--- Start of DATA SHOWN ---

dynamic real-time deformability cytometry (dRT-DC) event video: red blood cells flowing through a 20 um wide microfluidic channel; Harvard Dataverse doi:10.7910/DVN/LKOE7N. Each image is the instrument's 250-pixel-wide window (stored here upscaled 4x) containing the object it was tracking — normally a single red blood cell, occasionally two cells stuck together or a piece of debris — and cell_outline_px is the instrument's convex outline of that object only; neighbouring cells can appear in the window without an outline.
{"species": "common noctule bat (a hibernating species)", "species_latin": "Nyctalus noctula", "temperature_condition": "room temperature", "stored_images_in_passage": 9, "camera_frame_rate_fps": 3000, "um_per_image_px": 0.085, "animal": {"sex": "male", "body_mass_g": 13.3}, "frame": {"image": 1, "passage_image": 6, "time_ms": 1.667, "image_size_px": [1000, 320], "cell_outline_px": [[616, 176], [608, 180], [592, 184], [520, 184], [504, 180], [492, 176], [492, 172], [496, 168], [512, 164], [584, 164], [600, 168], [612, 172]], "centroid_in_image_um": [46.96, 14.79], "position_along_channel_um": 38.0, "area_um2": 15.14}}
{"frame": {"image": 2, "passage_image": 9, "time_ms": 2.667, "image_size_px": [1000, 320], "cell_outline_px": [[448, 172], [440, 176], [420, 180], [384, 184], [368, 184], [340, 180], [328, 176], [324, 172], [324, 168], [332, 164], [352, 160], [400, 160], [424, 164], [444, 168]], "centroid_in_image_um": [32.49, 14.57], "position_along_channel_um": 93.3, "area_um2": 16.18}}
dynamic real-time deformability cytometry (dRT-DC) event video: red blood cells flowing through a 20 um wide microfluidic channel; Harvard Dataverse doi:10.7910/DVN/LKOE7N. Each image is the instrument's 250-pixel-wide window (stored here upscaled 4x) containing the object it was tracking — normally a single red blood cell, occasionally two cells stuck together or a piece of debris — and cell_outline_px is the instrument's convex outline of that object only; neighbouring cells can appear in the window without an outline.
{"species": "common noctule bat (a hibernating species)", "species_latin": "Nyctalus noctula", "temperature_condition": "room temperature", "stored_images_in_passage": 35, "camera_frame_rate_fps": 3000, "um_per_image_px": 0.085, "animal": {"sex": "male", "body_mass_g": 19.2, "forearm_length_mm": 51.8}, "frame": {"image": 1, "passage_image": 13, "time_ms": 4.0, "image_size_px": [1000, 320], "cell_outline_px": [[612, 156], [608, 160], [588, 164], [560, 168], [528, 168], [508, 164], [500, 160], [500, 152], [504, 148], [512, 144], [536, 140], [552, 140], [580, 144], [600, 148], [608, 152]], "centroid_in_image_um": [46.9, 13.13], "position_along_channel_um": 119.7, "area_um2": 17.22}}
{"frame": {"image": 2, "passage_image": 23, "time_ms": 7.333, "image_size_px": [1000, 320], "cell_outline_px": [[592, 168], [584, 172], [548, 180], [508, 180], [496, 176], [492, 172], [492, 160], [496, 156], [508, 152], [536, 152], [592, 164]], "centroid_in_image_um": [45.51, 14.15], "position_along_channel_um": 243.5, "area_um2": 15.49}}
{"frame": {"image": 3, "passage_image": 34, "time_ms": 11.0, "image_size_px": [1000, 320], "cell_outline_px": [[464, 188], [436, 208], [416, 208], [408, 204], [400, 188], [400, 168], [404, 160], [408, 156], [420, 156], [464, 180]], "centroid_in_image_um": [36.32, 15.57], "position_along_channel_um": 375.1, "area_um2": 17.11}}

--- End of DATA SHOWN ---

EXERCISE GOAL
Using the material above, print every entry exactly as written.

SOLVED PROBLEM
dynamic real-time deformability cytometry (dRT-DC) event video: red blood cells flowing through a 20 um wide microfluidic channel; Harvard Dataverse doi:10.7910/DVN/LKOE7N. Each image is the instrument's 250-pixel-wide window (stored here upscaled 4x) containing the object it was tracking — normally a single red blood cell, occasionally two cells stuck together or a piece of debris — and cell_outline_px is the instrument's convex outline of that object only; neighbouring cells can appear in the window without an outline.
{"species": "common noctule bat (a hibernating species)", "species_latin": "Nyctalus noctula", "temperature_condition": "room temperature", "stored_images_in_passage": 9, "camera_frame_rate_fps": 3000, "um_per_image_px": 0.085, "animal": {"sex": "male", "body_mass_g": 13.3}, "frame": {"image": 1, "passage_image": 6, "time_ms": 1.667, "image_size_px": [1000, 320], "cell_outline_px": [[616, 176], [608, 180], [592, 184], [520, 184], [504, 180], [492, 176], [492, 172], [496, 168], [512, 164], [584, 164], [600, 168], [612, 172]], "centroid_in_image_um": [46.96, 14.79], "position_along_channel_um": 38.0, "area_um2": 15.14}}
{"frame": {"image": 2, "passage_image": 9, "time_ms": 2.667, "image_size_px": [1000, 320], "cell_outline_px": [[448, 172], [440, 176], [420, 180], [384, 184], [368, 184], [340, 180], [328, 176], [324, 172], [324, 168], [332, 164], [352, 160], [400, 160], [424, 164], [444, 168]], "centroid_in_image_um": [32.49, 14.57], "position_along_channel_um": 93.3, "area_um2": 16.18}}
dynamic real-time deformability cytometry (dRT-DC) event video: red blood cells flowing through a 20 um wide microfluidic channel; Harvard Dataverse doi:10.7910/DVN/LKOE7N. Each image is the instrument's 250-pixel-wide window (stored here upscaled 4x) containing the object it was tracking — normally a single red blood cell, occasionally two cells stuck together or a piece of debris — and cell_outline_px is the instrument's convex outline of that object only; neighbouring cells can appear in the window without an outline.
{"species": "common noctule bat (a hibernating species)", "species_latin": "Nyctalus noctula", "temperature_condition": "room temperature", "stored_images_in_passage": 35, "camera_frame_rate_fps": 3000, "um_per_image_px": 0.085, "animal": {"sex": "male", "body_mass_g": 19.2, "forearm_length_mm": 51.8}, "frame": {"image": 1, "passage_image": 13, "time_ms": 4.0, "image_size_px": [1000, 320], "cell_outline_px": [[612, 156], [608, 160], [588, 164], [560, 168], [528, 168], [508, 164], [500, 160], [500, 152], [504, 148], [512, 144], [536, 140], [552, 140], [580, 144], [600, 148], [608, 152]], "centroid_in_image_um": [46.9, 13.13], "position_along_channel_um": 119.7, "area_um2": 17.22}}
{"frame": {"image": 2, "passage_image": 23, "time_ms": 7.333, "image_size_px": [1000, 320], "cell_outline_px": [[592, 168], [584, 172], [548, 180], [508, 180], [496, 176], [492, 172], [492, 160], [496, 156], [508, 152], [536, 152], [592, 164]], "centroid_in_image_um": [45.51, 14.15], "position_along_channel_um": 243.5, "area_um2": 15.49}}
{"frame": {"image": 3, "passage_image": 34, "time_ms": 11.0, "image_size_px": [1000, 320], "cell_outline_px": [[464, 188], [436, 208], [416, 208], [408, 204], [400, 188], [400, 168], [404, 160], [408, 156], [420, 156], [464, 180]], "centroid_in_image_um": [36.32, 15.57], "position_along_channel_um": 375.1, "area_um2": 17.11}}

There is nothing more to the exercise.